The Elements of Hyperautomation and How It Fits into a Modern IT Stack

 The Elements of Hyperautomation and How It Fits into a Modern IT Stack

In this special guest feature, Robert Duffner, digital portfolio leader for NTT DATA‘s Enterprise Application Services, outlines what hyperautomation is and how to determine if it is a fit for your organization. Robert Duffner has over 25+ years’ experience in enterprise software having successfully created two startups and held product leadership roles at IBM, Microsoft, Salesforce, ServiceNow, AWS and Docker. As a global technology executive, he blends his background in software product management and modern application development with a depth of experience in enterprise architecture, developer engagement, and design thinking. Robert is passionate about helping clients successfully deliver on their digital transformation initiatives.

Hyperautomation includes using advanced technologies, like artificial intelligence (AI) and machine learning (ML), to automate processes and tasks in order to improve efficiency and productivity across various industries and processes. With the help of AI and ML, hyperautomation can identify patterns and insights that can be used to optimize automation processes and make them more efficient and effective. This article examines the fundamental components of hyperautomation as it applies to businesses and how it fits into a modern IT architecture stack. 

The goal of this article is to (1) help the reader better understand hyperautomation and the various components that make up this concept, and (2) allow you to effectively sift through the swath of technologies available and prioritize the most relevant ones for your digital initiatives. Hyperautomation is a customer journey, not a destination, with the goal of making your enterprise more resilient. 

It is worth noting that AI and ML are related but distinct concepts. AI is a broader term that encompasses multiple technologies and approaches in the simulation of human intelligence such as recognizing speech or patterns, solving problems, and making decisions. ML is a specific approach to achieving AI. By learning from large data sets, ML focuses on the development of algorithms and statistical models that enable computers to perform tasks without explicit instructions. Most of the components introduced here are ML-based.

**ASSIGNMENT**.
Carry on the hyperautomation article from its last sentence, in the same style.

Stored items
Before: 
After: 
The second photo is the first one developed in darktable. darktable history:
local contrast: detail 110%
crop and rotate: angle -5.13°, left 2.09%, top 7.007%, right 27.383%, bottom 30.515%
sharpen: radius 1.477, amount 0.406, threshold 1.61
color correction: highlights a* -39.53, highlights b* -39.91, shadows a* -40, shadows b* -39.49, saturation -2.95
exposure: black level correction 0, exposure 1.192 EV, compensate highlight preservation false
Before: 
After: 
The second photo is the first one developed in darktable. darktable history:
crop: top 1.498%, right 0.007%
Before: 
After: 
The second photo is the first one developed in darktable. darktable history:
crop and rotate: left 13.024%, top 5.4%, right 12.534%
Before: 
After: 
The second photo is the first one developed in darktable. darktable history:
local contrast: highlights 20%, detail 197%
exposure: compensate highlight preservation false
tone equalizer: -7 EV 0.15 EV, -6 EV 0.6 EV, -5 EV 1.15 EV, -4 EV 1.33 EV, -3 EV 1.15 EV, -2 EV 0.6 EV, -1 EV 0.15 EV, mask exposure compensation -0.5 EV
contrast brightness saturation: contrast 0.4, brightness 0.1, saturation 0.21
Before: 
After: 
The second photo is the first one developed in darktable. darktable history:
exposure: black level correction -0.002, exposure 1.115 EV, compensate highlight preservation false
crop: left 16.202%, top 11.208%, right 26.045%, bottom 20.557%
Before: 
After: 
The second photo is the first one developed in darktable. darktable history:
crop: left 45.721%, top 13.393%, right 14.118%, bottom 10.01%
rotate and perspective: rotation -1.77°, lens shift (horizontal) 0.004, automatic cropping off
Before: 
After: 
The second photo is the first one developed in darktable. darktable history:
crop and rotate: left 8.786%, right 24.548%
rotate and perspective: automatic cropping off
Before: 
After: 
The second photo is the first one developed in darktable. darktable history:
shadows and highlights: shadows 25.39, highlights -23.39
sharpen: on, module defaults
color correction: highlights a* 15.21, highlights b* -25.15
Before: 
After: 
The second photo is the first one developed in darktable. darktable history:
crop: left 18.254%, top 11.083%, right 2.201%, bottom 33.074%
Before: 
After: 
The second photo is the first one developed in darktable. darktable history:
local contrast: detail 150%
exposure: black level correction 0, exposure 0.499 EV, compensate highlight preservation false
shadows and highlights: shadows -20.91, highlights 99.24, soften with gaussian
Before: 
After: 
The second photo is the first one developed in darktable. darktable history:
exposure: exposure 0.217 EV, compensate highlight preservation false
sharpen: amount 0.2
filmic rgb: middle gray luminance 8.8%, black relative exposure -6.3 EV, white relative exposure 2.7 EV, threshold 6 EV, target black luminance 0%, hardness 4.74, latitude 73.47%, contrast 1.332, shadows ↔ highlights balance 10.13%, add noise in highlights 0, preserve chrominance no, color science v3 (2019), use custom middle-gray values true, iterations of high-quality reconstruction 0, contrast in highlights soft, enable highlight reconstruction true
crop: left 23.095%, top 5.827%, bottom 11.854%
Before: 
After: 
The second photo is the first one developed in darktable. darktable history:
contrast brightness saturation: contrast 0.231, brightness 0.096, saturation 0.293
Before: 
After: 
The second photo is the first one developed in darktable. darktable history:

**RESPONSE**.
What makes automation “hyper?”

Hyperautomation goes beyond traditional automation tools by using a combination of artificial intelligence (AI) and machine learning (ML), to achieve higher levels of efficiency and productivity. Increasingly, it employs low-code/no-code software development tools to make creating the code behind the automation simpler and faster. It also offers expanded capabilities such as process mining with AI and ML, transforming business processes and enabling new ones that would have otherwise been impossible with simple automation capabilities. This combination of technologies and expanded capabilities makes hyperautomation “hyper” or more advanced compared to traditional automation.

Fig.1. Hyperautomation Customer Journey: A business-driven technology framework that accelerates digital transformation initiatives. 

Fig.1 illustrates the elements of hyperautomation as “puzzle pieces” in a business-driven technology framework that accelerates digital transformation initiatives. From left to right, you can see how adoption can start from task automation all the way to the re-invention of your business operations. It bears mentioning that the hyperautomation market is estimated to reach US$46.4 billion by 2031 and grow at a CAGR 21.7% between 2021-2031 according to research done by Sheer Analytics and Insights Pvt. Ltd. This is where enterprises are prioritizing their IT spend. 

What are the elements of hyperautomation?

Hyperautomation is not a single discreet technology component. It is a concept that encompasses multiple technologies, tools and processes in an integrated and coordinated fashion. It can be any mix of open-source software, commercial software, or custom-developed software developed in-house or by a systems integrator. Hyperautomation typically consists of the following elements:

  1. Robotic Process Automation (RPA): (RPA) is a technology that enables businesses to use software robots, sometimes known as “bots,” to automate repetitive, manual tasks and procedures, like data entry and processing. RPA gives businesses a rapid, cost-effective solution to automate operations, freeing up staff time for higher-value activities. Commercial examples include UiPath, Automation Anywhere, Blue Prism, and NTT DATA’s Nucleus RPA product.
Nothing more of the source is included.